EXERCISES:
- 1) Please reproduce the solar activity passage word for word, starting at "About a century" and ending at "solar activity cycles.".
- 2) Take the solar activity and ozone layer passage further, continuing after its last sentence.
------ PAGE TEXT
About a century ago, A.L. Chizhevsky, great Russian biophysicist, was the first to pay attention to the correlation between people's death-rate and the solar activity cycles.
However, in the course of time, it became clear that some powerful natural factor of terrestrial origin interfered in the process. It turned out that there existed a global filter that distributed the solar ultraviolet's influence heterogeneously on various regions of the Earth. This filter turned out to be the ozone layer of the terrestrial atmosphere, the layer being located in the stratosphere. Absorbing the ultra-violet radiation of the Sun, the ozone layer protects the biosphere from the destructive short-wave part of ultra-violet radiation.
------------
------ AVAILABLE DATA
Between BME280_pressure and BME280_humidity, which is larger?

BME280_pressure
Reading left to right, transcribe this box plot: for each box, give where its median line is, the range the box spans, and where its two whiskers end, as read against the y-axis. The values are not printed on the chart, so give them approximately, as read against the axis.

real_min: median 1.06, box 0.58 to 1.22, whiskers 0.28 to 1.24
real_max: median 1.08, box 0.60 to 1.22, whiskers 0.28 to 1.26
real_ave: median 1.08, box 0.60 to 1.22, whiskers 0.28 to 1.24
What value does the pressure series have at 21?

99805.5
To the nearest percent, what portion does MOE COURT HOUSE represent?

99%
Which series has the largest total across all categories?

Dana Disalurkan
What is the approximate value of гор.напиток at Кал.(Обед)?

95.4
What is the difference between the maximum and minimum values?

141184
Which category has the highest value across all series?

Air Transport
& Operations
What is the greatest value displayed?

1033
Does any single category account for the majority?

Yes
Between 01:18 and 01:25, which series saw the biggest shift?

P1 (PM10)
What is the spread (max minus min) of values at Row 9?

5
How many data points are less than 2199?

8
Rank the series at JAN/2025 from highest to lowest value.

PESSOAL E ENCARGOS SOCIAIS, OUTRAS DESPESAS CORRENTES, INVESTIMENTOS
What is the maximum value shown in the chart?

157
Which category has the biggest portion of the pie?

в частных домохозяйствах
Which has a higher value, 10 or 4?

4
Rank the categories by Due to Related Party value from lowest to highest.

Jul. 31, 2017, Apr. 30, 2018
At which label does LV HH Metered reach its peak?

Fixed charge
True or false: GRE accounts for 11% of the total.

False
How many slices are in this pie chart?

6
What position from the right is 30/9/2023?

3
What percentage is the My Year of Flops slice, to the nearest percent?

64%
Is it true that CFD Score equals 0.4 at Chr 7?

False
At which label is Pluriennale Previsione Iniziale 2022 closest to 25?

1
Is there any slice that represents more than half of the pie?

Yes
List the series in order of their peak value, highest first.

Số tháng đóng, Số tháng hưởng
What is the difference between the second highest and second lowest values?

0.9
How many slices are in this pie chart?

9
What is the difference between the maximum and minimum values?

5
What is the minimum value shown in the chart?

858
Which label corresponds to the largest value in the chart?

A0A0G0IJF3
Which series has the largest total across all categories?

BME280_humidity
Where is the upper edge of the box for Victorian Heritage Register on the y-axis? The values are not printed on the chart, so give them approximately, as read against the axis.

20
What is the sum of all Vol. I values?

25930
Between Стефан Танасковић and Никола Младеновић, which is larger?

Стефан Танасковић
------------
ANSWERS FOR THIS EXERCISE:
- 1)
About a century ago, A.L. Chizhevsky, great Russian biophysicist, was the first to pay attention to the correlation between people's death-rate and the solar activity cycles.

- 2)
Specialists of the Institute of Atmosphere Optics, Northern Branch, Russian Academy of Sciences, took advantage of the fact that excess ultra-violet radiation caused stress to growing trees, the annual rings becoming more dense than the usual ones as the thickness growth of the trunk slowed down. At the end of the last century, geophysicists learned to measure the ozone content both from the Earth and from outer space. That gave the Tomsk researchers an opportunity to compare the ozone observation data within the last 20 years and the respective density of annual rings within the same period. This effort resulted in a formula, which allowed to calculate the ozone concentration in the atmosphere based on dendrochronological data - through measuring the annual rings kept in the International WSL Bank.